_PROVIDED DATA_:
------------------------------
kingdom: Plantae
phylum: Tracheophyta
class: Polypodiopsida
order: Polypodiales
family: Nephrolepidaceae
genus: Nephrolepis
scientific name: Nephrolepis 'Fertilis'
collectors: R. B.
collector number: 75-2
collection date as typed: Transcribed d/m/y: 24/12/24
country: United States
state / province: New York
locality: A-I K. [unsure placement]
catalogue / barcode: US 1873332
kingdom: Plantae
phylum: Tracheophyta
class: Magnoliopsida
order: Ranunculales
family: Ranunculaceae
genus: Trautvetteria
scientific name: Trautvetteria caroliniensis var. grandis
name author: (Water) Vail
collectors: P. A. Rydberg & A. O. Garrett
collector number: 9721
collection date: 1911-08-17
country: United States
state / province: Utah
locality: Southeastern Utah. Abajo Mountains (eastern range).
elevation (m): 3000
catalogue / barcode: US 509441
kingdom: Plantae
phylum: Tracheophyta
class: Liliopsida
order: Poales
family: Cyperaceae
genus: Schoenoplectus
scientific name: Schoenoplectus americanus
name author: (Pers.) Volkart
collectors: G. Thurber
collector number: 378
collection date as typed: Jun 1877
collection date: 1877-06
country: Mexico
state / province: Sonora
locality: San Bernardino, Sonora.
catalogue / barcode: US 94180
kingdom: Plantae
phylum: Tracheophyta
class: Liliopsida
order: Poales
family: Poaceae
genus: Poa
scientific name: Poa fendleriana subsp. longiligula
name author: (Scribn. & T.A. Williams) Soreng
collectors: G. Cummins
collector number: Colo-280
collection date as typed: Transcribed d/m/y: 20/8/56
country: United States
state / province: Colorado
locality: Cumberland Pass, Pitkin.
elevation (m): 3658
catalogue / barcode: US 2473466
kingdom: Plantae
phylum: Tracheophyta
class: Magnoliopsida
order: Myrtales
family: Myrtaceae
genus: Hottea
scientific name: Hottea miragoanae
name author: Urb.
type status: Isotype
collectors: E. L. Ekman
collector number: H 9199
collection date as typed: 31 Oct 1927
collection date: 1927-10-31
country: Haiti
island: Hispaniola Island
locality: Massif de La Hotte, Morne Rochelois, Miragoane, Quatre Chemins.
------------------------------
_WHAT THIS TASK INVOLVES_:
Write out the data above word for word, starting at the line that contains "family: Poaceae" and stopping after the line that contains "order: Myrtales". Include both of those lines and nothing outside them.

_EXPECTED OUTPUT_:
family: Poaceae
genus: Poa
scientific name: Poa fendleriana subsp. longiligula
name author: (Scribn. & T.A. Williams) Soreng
collectors: G. Cummins
collector number: Colo-280
collection date as typed: Transcribed d/m/y: 20/8/56
country: United States
state / province: Colorado
locality: Cumberland Pass, Pitkin.
elevation (m): 3658
catalogue / barcode: US 2473466
kingdom: Plantae
phylum: Tracheophyta
class: Magnoliopsida
order: Myrtales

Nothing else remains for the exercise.